Reproduce the text of the material below, from its start through the line containing "gdy pędzisz przed", with both of those lines included. Leave out the pictures.

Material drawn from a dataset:
- - -

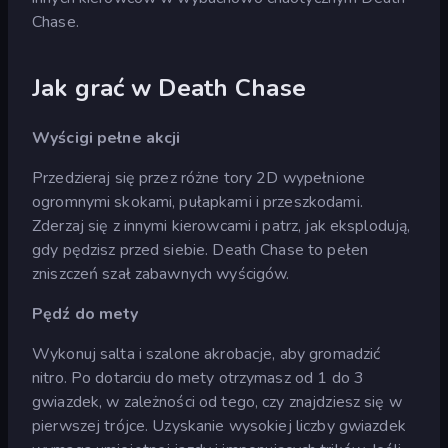
Chase.
Jak grać w Death Chase
Wyścigi pełne akcji
Przedzieraj się przez różne tory 2D wypełnione
ogromnymi skokami, pułapkami i przeszkodami.
Zderzaj się z innymi kierowcami i patrz, jak eksplodują,
gdy pędzisz przed siebie. Death Chase to pełen
zniszczeń szał zabawnych wyścigów.
Pędź do mety
Wykonuj salta i szalone akrobacje, aby gromadzić
nitro. Po dotarciu do mety otrzymasz od 1 do 3
gwiazdek, w zależności od tego, czy znajdziesz się w
pierwszej trójce. Uzyskanie wysokiej liczby gwiazdek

- - -

■ **Response area**:
Chase.
Jak grać w Death Chase
Wyścigi pełne akcji
Przedzieraj się przez różne tory 2D wypełnione
ogromnymi skokami, pułapkami i przeszkodami.
Zderzaj się z innymi kierowcami i patrz, jak eksplodują,
gdy pędzisz przed siebie. Death Chase to pełen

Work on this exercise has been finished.